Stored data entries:
Segment Open

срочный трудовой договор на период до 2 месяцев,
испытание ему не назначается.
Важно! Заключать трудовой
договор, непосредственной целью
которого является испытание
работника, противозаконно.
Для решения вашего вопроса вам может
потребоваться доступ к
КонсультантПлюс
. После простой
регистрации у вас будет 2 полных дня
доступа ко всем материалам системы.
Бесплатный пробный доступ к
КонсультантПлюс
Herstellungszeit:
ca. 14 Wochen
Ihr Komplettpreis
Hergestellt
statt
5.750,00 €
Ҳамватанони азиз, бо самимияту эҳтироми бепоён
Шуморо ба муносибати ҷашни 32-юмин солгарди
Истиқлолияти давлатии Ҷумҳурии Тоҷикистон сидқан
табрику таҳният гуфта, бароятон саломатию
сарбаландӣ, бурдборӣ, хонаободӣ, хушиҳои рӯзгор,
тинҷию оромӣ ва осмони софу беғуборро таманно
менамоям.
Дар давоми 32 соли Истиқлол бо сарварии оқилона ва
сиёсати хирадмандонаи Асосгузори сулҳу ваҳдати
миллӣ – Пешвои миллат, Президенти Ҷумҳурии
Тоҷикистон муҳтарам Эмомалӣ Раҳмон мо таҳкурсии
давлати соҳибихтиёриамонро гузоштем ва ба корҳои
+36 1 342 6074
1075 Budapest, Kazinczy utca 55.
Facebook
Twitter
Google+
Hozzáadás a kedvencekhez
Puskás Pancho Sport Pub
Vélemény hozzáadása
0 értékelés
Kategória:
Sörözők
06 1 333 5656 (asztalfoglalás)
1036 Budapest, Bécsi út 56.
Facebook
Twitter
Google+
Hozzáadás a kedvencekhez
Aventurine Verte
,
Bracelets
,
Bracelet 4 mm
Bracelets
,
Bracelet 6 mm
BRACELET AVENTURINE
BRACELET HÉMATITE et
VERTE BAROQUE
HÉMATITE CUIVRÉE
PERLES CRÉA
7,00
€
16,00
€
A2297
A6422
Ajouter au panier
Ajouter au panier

Segment Closed

> TASK BRIEF
Copy every line of the rows above word for word, in the same order.

> ANSWER FOR THIS EXERCISE
срочный трудовой договор на период до 2 месяцев,
испытание ему не назначается.
Важно! Заключать трудовой
договор, непосредственной целью
которого является испытание
работника, противозаконно.
Для решения вашего вопроса вам может
потребоваться доступ к
КонсультантПлюс
. После простой
регистрации у вас будет 2 полных дня
доступа ко всем материалам системы.
Бесплатный пробный доступ к
КонсультантПлюс
Herstellungszeit:
ca. 14 Wochen
Ihr Komplettpreis
Hergestellt
statt
5.750,00 €
Ҳамватанони азиз, бо самимияту эҳтироми бепоён
Шуморо ба муносибати ҷашни 32-юмин солгарди
Истиқлолияти давлатии Ҷумҳурии Тоҷикистон сидқан
табрику таҳният гуфта, бароятон саломатию
сарбаландӣ, бурдборӣ, хонаободӣ, хушиҳои рӯзгор,
тинҷию оромӣ ва осмони софу беғуборро таманно
менамоям.
Дар давоми 32 соли Истиқлол бо сарварии оқилона ва
сиёсати хирадмандонаи Асосгузори сулҳу ваҳдати
миллӣ – Пешвои миллат, Президенти Ҷумҳурии
Тоҷикистон муҳтарам Эмомалӣ Раҳмон мо таҳкурсии
давлати соҳибихтиёриамонро гузоштем ва ба корҳои
+36 1 342 6074
1075 Budapest, Kazinczy utca 55.
Facebook
Twitter
Google+
Hozzáadás a kedvencekhez
Puskás Pancho Sport Pub
Vélemény hozzáadása
0 értékelés
Kategória:
Sörözők
06 1 333 5656 (asztalfoglalás)
1036 Budapest, Bécsi út 56.
Facebook
Twitter
Google+
Hozzáadás a kedvencekhez
Aventurine Verte
,
Bracelets
,
Bracelet 4 mm
Bracelets
,
Bracelet 6 mm
BRACELET AVENTURINE
BRACELET HÉMATITE et
VERTE BAROQUE
HÉMATITE CUIVRÉE
PERLES CRÉA
7,00
€
16,00
€
A2297
A6422
Ajouter au panier
Ajouter au panier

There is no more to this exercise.